Sewaktu kecil saya sekolah di Bagansiapiapi. Karena masih kecil saya tidak bisa pulang sendiri ke Sinaboi saat liburan sehingga saya hanya pulang ke Sinaboi pada saat liburan panjang. Jadi bisa dibilang satu tahun saya hanya ketemu papa sekali saja, yaitu pada saat liburan panjang. Kondisi ini tidak membuat papa memanjakanku.

Saat pulang liburan, saya tetap disuruh papa untuk menjajakan dagangannya yang tidak laku. Saya membawa dagangan papa keliling desa. Saat saya melihat pembeli sepertinya tertarik untuk membeli daganganku, tetapi malas untuk membersihkan dagingnya, maka saya akan menawarkan diri untuk membersihkannya. Menurutku, justru dengan ini papa mengajarku untuk kuat,  bersabar dalam menghadapi hidup dan tahu untuk mengambil tindakan yang diperlukan.

Sejak kecil saya sekolah di sekolah Katolik sehingga saya lebih mengerti ajaran Katolik dibanding ajaran Kong Hu Cu yang dianut oleh orang tuaku. Pada saat saya mau berpindah ke agama Katolik, saya meminta ijin kepada papa. Dan jawaban papa adalah "Semua agama mengajarkan yang baik.

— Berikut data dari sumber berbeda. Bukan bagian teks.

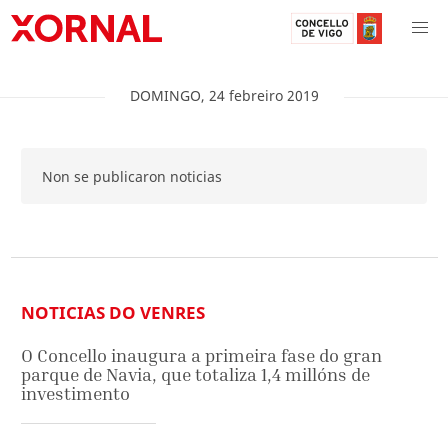
DOMINGO
,
24
febreiro
2019
Non se publicaron noticias
NOTICIAS DO VENRES
O Concello inaugura a primeira fase do gran
parque de Navia, que totaliza 1,4 millóns de
investimento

Jadi pilihlah agama yang kamu yakini". 

Jawaban papa begitu arif dan bijaksana. Saya tidak menyangka segampang itu papa memberikan restunya. Padahal saya sudah ketar ketir pada saat meminta ijin. Itulah papaku. Papa memberikan keteladanannya dalam bersikap tidak lewat kata-kata tetapi lewat tindakan nyata.

Papa murah hati dan ringan tangan. Walaupun papa bukan dokter, tetapi beliau selalu diminta tolong oleh tetangga untuk  melihat anak mereka yang sakit. Kadang tengah malam rumah kami digedor oleh tetangga agar papa bisa saat itu juga ikut ke rumahnya untuk melihat anaknya yang sakit. Saat mama membangunkan papa dan mengabarkan bahwa beliau lagi ditunggu untuk melihat anak tetangga yang sakit, tidak terlihat raut kesal di muka papa, padahal saat itu papa dibangunkan dari tidur nyenyaknya. Papa bahkan segera bangun dan membawa serta obat dari rumah untuk dikasihkan ke anak yang sakit. Semua perhatian dan obat yang diberikan ke tetangga tidak dipungut bayaran. 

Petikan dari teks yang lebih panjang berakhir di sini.